About angel food cake Edit
Angel food cake, or Angel cake, is a type of sponge cake originally from North America that first became popular in the U.S. in the late 19th century. It is named because of its airy lightness that was said to be the "food of the angels." Angel cake in the UK should not be confused with Angel food cake. Angel cake in the UK consists of three rectangular layers of sponge, coloured white, pink and yellow (not necessarily in that order). The layers are generally separated by a thin layer of white cream.
A variety of chocolate cake known as Devil's food cake, considered Angel food's "counterpart," is another popular American cake that was developed later.
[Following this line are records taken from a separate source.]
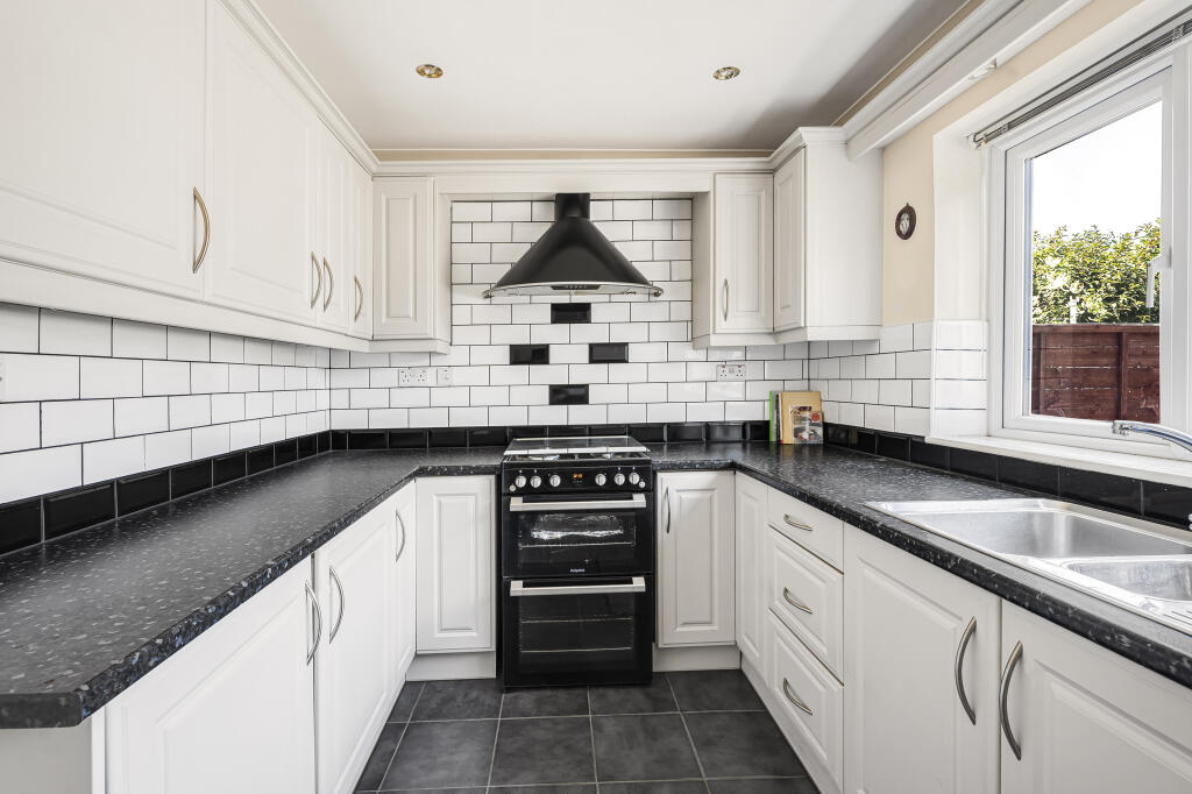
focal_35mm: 16
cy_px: 397
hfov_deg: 96.8
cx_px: 596
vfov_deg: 73.7
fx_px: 530
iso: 400
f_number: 9
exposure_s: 1/13
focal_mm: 16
Angel food cake is a type of sponge cake whereas the devil's food cake is a type of butter cake.
Angel food cake requires that the egg whites be whipped until they are stiff, and gently folded into the other ingredients. For this method of leavening to work well, it is useful to have flour that has been made of softer wheat. This — and the lack of fat — causes angel food cake to have a very light texture and taste. Cream of tartar is added to the mixture to prevent darkening.
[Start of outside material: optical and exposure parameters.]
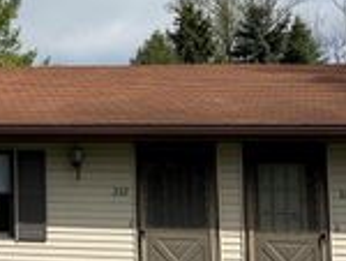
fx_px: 801
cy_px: 119
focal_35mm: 80
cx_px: -198
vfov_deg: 18.5
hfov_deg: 20.3
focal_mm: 6.76
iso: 80
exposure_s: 1/6711
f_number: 1.78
Angel food cake should be cut with a serrated knife, as a solid blade tends to compress the cake rather than slice it. Forks, electric serrated knives, special tined cutters or a strong thread should be used instead. Angel Food Cake Pan
Angel food cake is usually baked in a tube pan, a tall, round pan with a tube up the center that leaves a hole in the middle of the cake. A "bundt pan" may also be used, but the fluted sides can make releasing the cake more difficult. The center tube allows the cake batter to rise higher by 'clinging' to all sides of the pan. Unlike other cakes, the pan should be un-greased to enhance the cake. After baking, the cake pan is inverted while cooling to prevent the cake from falling in on itself. Angel food cake is sometimes frosted but more often has some sort of sauce, such as a sweet fruit sauce, drizzled over it. A simple glaze is also popular. Recently, many chefs (Alton Brown in particular) have popularized the idea of adding aromatic spices such as mace and cloves to the cake.